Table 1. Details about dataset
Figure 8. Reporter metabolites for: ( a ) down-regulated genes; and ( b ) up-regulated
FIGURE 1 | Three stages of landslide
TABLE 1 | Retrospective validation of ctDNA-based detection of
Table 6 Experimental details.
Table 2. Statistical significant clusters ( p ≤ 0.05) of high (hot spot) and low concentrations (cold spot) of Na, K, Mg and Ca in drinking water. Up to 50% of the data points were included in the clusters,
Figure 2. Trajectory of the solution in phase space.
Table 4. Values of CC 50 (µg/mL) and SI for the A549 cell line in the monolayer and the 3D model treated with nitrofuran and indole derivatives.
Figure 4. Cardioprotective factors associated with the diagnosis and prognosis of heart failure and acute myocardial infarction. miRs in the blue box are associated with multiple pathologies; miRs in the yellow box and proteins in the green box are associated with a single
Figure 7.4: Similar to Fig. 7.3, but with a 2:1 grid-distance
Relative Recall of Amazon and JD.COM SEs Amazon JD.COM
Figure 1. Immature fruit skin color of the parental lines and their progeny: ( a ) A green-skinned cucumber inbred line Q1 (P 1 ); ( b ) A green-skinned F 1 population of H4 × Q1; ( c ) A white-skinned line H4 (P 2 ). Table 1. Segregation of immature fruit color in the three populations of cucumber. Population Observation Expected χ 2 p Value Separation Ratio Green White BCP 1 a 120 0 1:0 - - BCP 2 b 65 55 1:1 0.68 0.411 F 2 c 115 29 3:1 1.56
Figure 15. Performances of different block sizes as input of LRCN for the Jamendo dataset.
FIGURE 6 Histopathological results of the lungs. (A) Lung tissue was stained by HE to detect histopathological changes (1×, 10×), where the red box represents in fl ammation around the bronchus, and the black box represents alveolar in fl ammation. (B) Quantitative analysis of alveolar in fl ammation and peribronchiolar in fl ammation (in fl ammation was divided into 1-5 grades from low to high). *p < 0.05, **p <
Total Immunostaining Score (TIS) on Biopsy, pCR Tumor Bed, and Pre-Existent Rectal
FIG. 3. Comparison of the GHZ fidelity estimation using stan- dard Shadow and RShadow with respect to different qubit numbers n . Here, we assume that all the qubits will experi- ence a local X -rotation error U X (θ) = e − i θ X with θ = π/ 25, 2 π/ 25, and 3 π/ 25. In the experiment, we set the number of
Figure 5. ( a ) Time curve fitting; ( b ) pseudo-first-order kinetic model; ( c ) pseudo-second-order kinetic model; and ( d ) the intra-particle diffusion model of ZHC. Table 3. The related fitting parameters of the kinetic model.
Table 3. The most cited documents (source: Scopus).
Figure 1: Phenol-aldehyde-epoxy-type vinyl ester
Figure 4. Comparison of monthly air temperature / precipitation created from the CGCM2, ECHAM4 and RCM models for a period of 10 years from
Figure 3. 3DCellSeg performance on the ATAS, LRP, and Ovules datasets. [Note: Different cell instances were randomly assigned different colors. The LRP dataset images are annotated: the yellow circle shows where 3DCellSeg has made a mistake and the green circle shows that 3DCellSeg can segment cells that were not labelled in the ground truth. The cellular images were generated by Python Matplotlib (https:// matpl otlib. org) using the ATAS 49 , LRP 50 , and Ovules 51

• TASK: Reproduce the material exactly, with every line intact.

• REPLY:
Table 1. Details about dataset
Figure 8. Reporter metabolites for: ( a ) down-regulated genes; and ( b ) up-regulated
FIGURE 1 | Three stages of landslide
TABLE 1 | Retrospective validation of ctDNA-based detection of
Table 6 Experimental details.
Table 2. Statistical significant clusters ( p ≤ 0.05) of high (hot spot) and low concentrations (cold spot) of Na, K, Mg and Ca in drinking water. Up to 50% of the data points were included in the clusters,
Figure 2. Trajectory of the solution in phase space.
Table 4. Values of CC 50 (µg/mL) and SI for the A549 cell line in the monolayer and the 3D model treated with nitrofuran and indole derivatives.
Figure 4. Cardioprotective factors associated with the diagnosis and prognosis of heart failure and acute myocardial infarction. miRs in the blue box are associated with multiple pathologies; miRs in the yellow box and proteins in the green box are associated with a single
Figure 7.4: Similar to Fig. 7.3, but with a 2:1 grid-distance
Relative Recall of Amazon and JD.COM SEs Amazon JD.COM
Figure 1. Immature fruit skin color of the parental lines and their progeny: ( a ) A green-skinned cucumber inbred line Q1 (P 1 ); ( b ) A green-skinned F 1 population of H4 × Q1; ( c ) A white-skinned line H4 (P 2 ). Table 1. Segregation of immature fruit color in the three populations of cucumber. Population Observation Expected χ 2 p Value Separation Ratio Green White BCP 1 a 120 0 1:0 - - BCP 2 b 65 55 1:1 0.68 0.411 F 2 c 115 29 3:1 1.56
Figure 15. Performances of different block sizes as input of LRCN for the Jamendo dataset.
FIGURE 6 Histopathological results of the lungs. (A) Lung tissue was stained by HE to detect histopathological changes (1×, 10×), where the red box represents in fl ammation around the bronchus, and the black box represents alveolar in fl ammation. (B) Quantitative analysis of alveolar in fl ammation and peribronchiolar in fl ammation (in fl ammation was divided into 1-5 grades from low to high). *p < 0.05, **p <
Total Immunostaining Score (TIS) on Biopsy, pCR Tumor Bed, and Pre-Existent Rectal
FIG. 3. Comparison of the GHZ fidelity estimation using stan- dard Shadow and RShadow with respect to different qubit numbers n . Here, we assume that all the qubits will experi- ence a local X -rotation error U X (θ) = e − i θ X with θ = π/ 25, 2 π/ 25, and 3 π/ 25. In the experiment, we set the number of
Figure 5. ( a ) Time curve fitting; ( b ) pseudo-first-order kinetic model; ( c ) pseudo-second-order kinetic model; and ( d ) the intra-particle diffusion model of ZHC. Table 3. The related fitting parameters of the kinetic model.
Table 3. The most cited documents (source: Scopus).
Figure 1: Phenol-aldehyde-epoxy-type vinyl ester
Figure 4. Comparison of monthly air temperature / precipitation created from the CGCM2, ECHAM4 and RCM models for a period of 10 years from
Figure 3. 3DCellSeg performance on the ATAS, LRP, and Ovules datasets. [Note: Different cell instances were randomly assigned different colors. The LRP dataset images are annotated: the yellow circle shows where 3DCellSeg has made a mistake and the green circle shows that 3DCellSeg can segment cells that were not labelled in the ground truth. The cellular images were generated by Python Matplotlib (https:// matpl otlib. org) using the ATAS 49 , LRP 50 , and Ovules 51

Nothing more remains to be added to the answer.